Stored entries
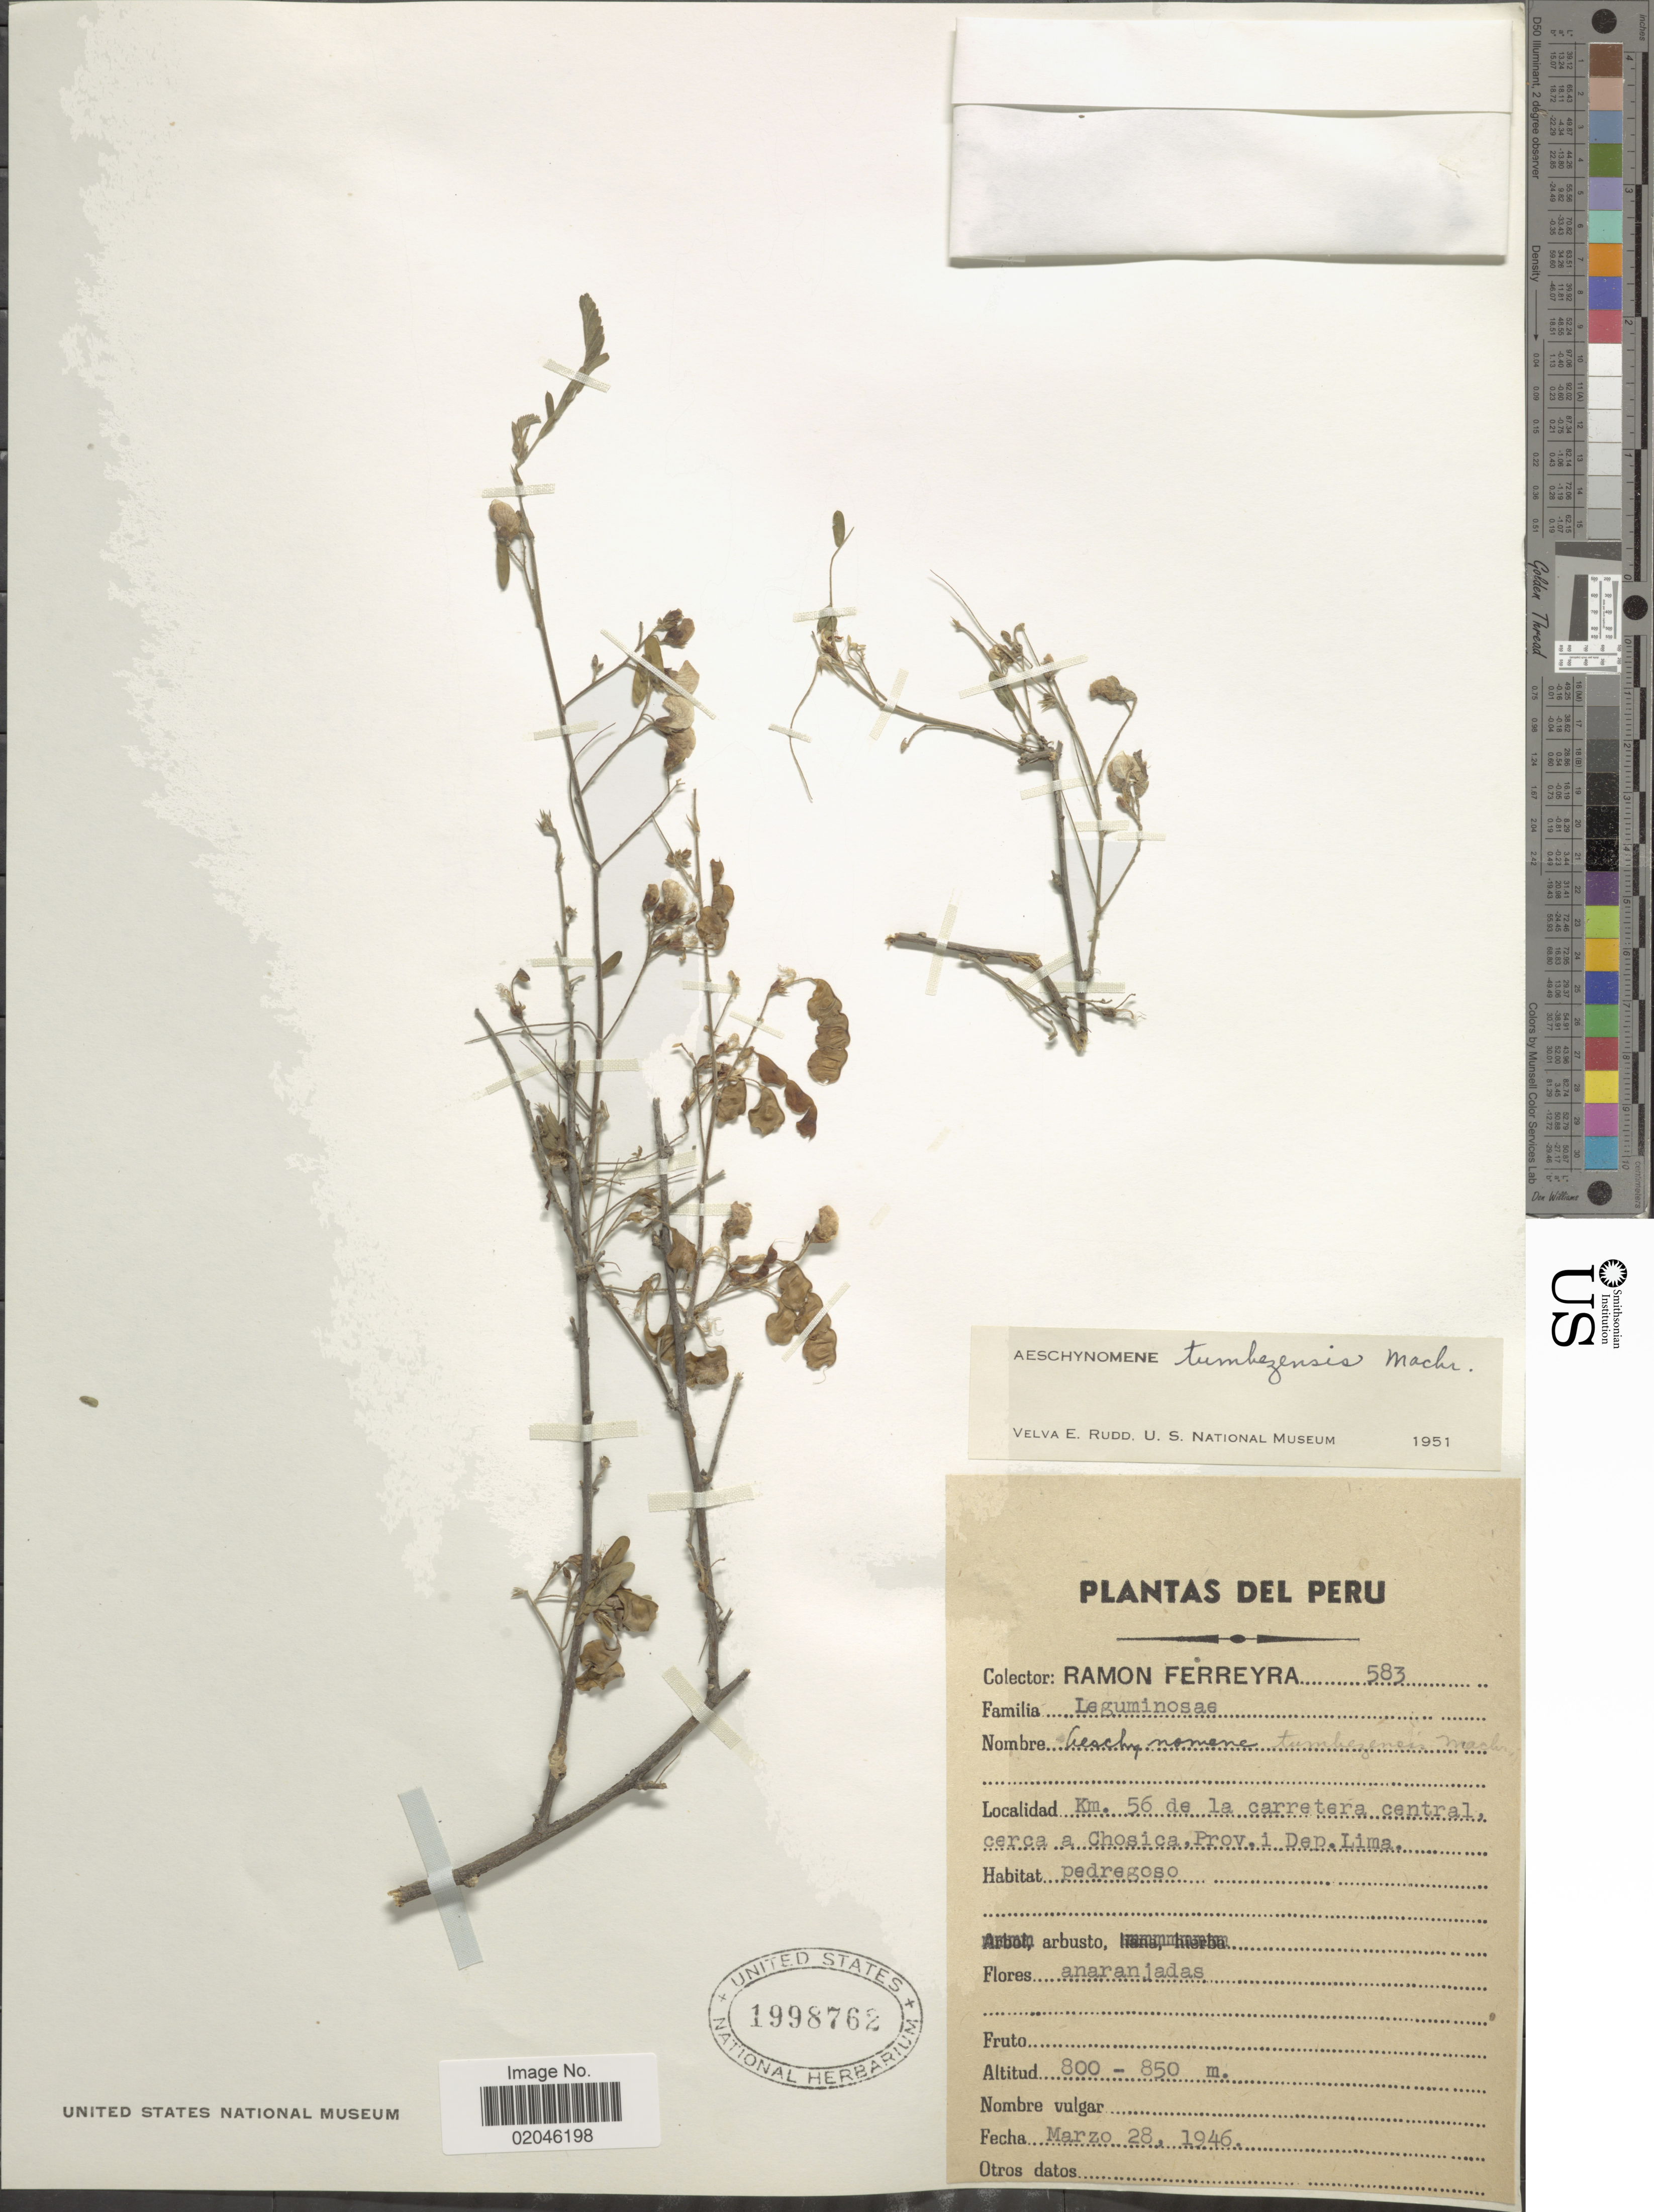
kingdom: Plantae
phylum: Tracheophyta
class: Magnoliopsida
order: Fabales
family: Fabaceae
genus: Aeschynomene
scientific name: Aeschynomene tumbezensis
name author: J.F. Macbr.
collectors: R. A. Ferreyra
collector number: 583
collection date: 1946-03-28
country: Peru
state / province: Lima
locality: Km. 57 de la carretera central, cerca a Chosica, Prov. i Dep. Lima.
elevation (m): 800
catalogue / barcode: US 1998762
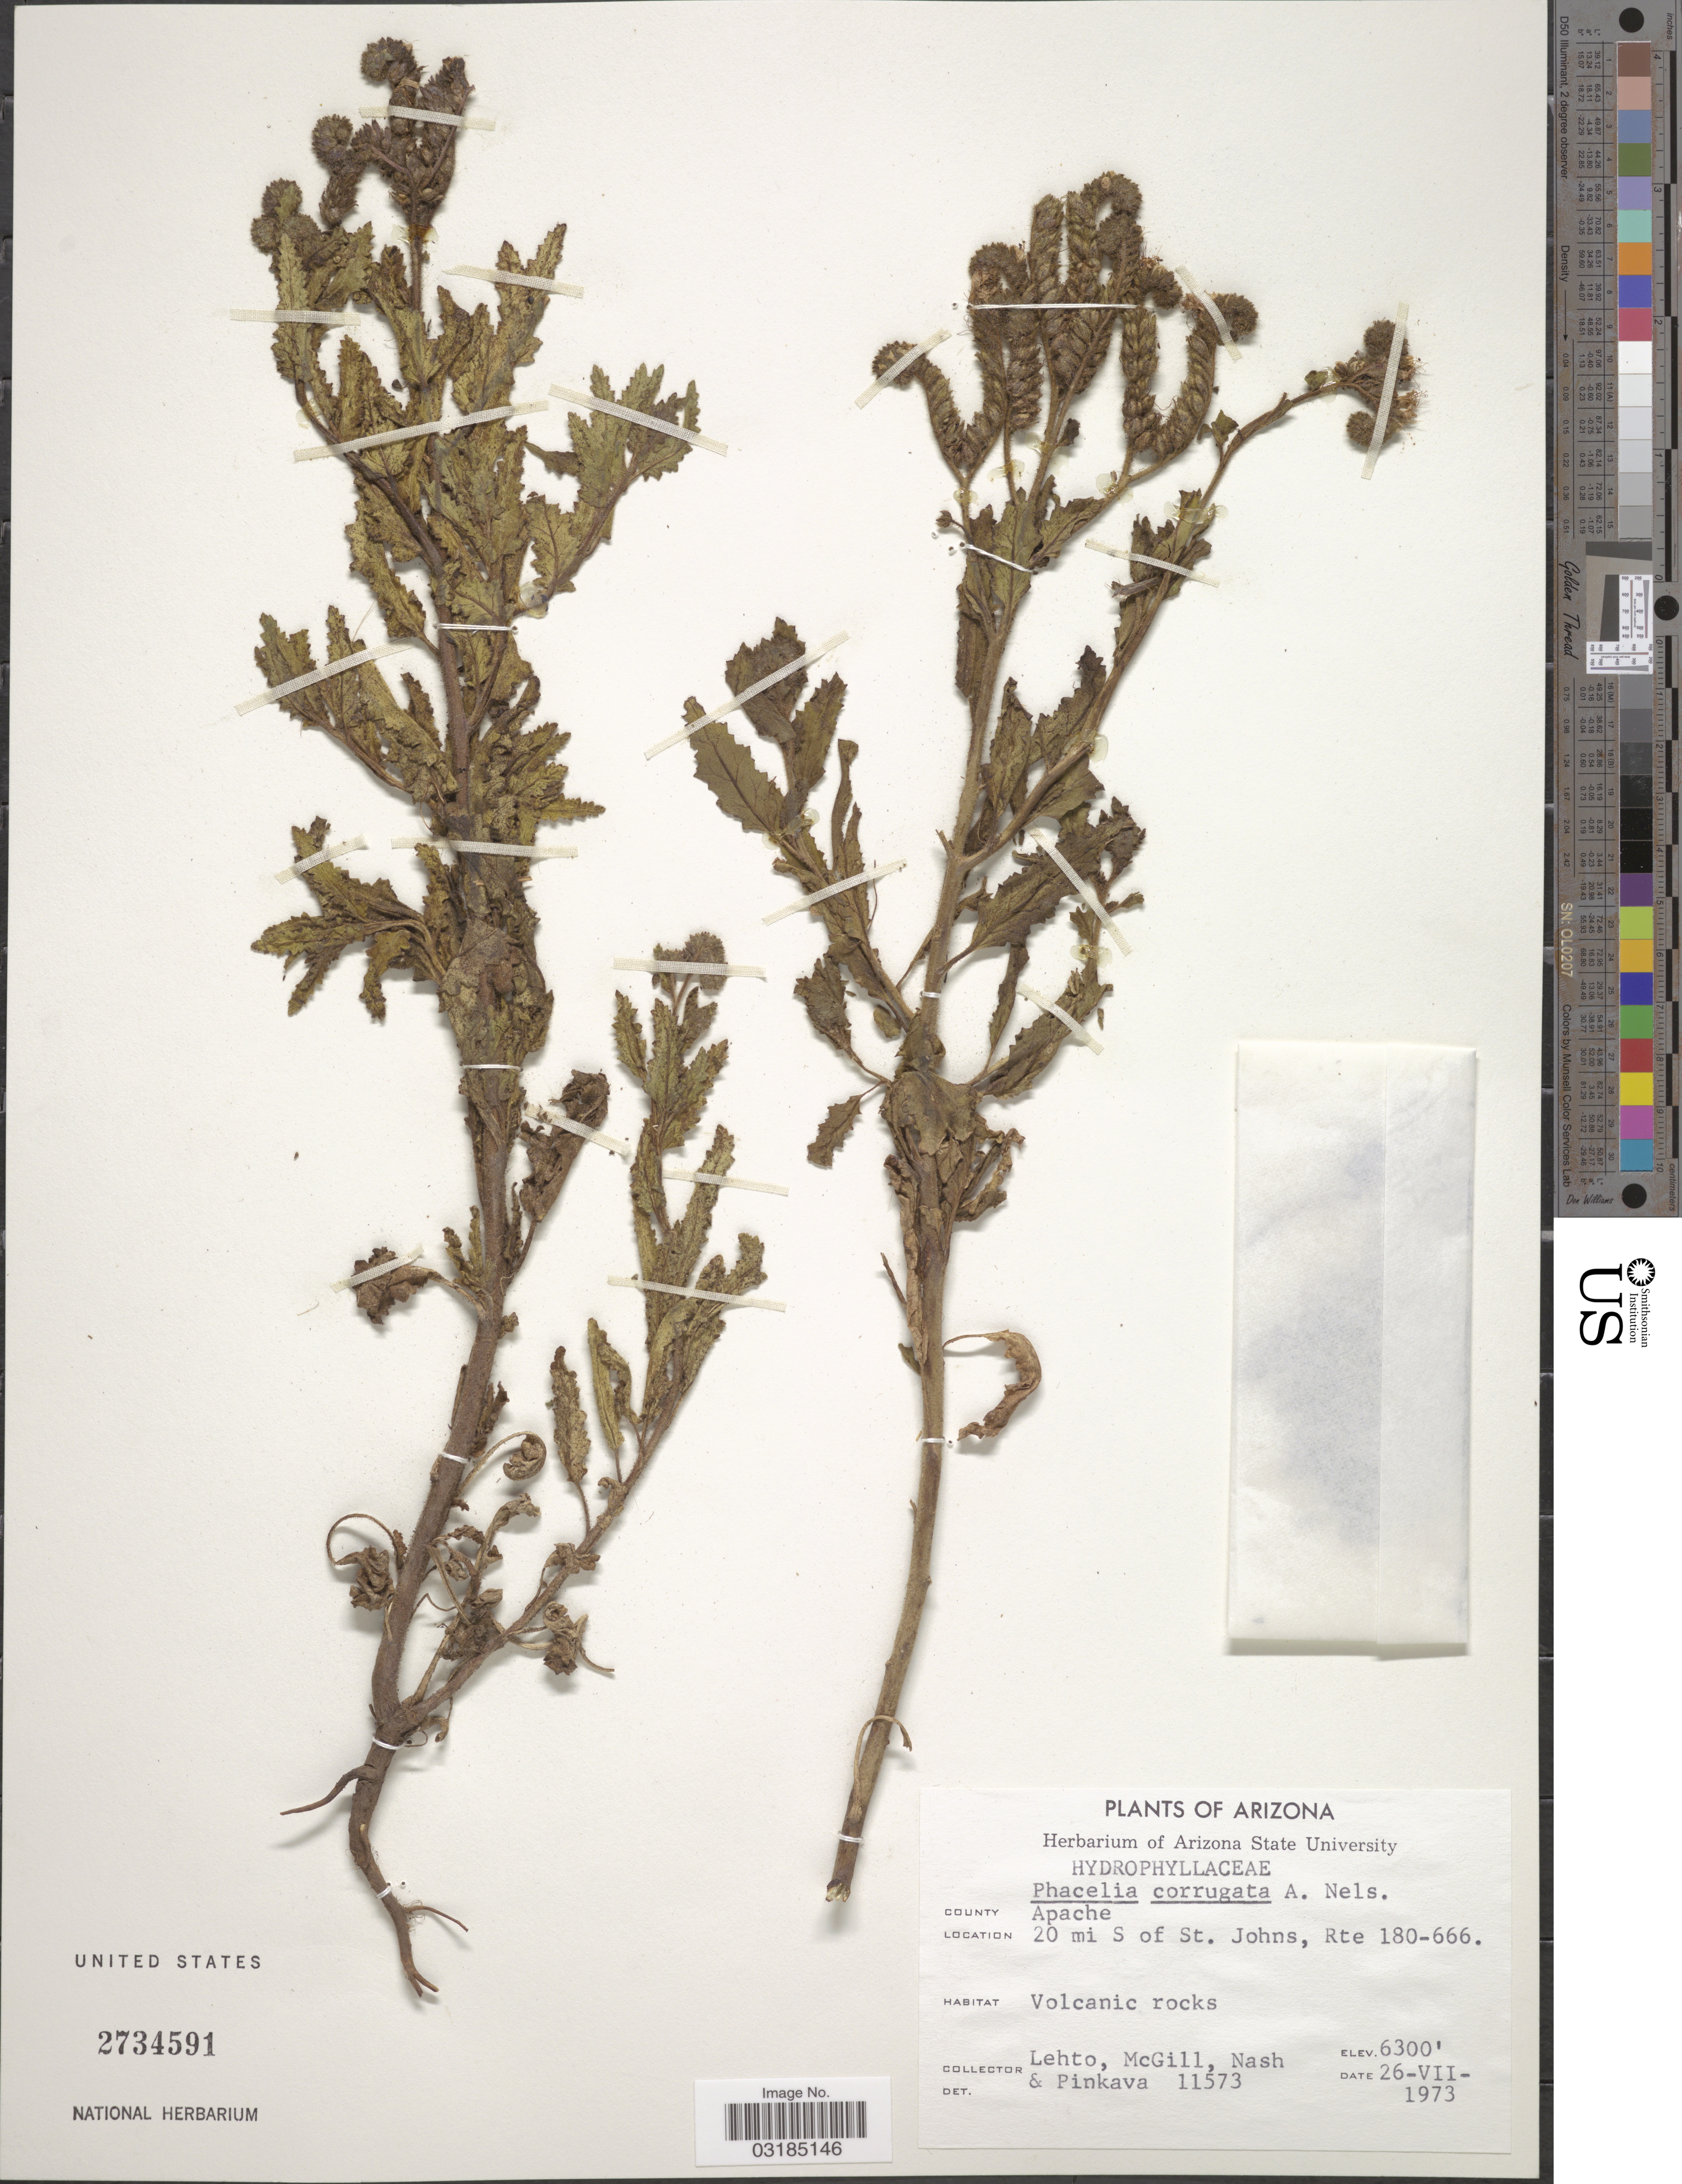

TASK GOAL
Render the lines of the data as a Markdown table with the columns Row and Line, numbering each row and skipping blank lines. Leave out the pictures.

ANSWER TO THE EXERCISE
| Row | Line |
|---|---|
| 1 | kingdom: Plantae |
| 2 | phylum: Tracheophyta |
| 3 | class: Magnoliopsida |
| 4 | order: Fabales |
| 5 | family: Fabaceae |
| 6 | genus: Aeschynomene |
| 7 | scientific name: Aeschynomene tumbezensis |
| 8 | name author: J.F. Macbr. |
| 9 | collectors: R. A. Ferreyra |
| 10 | collector number: 583 |
| 11 | collection date: 1946-03-28 |
| 12 | country: Peru |
| 13 | state / province: Lima |
| 14 | locality: Km. 57 de la carretera central, cerca a Chosica, Prov. i Dep. Lima. |
| 15 | elevation (m): 800 |
| 16 | catalogue / barcode: US 1998762 |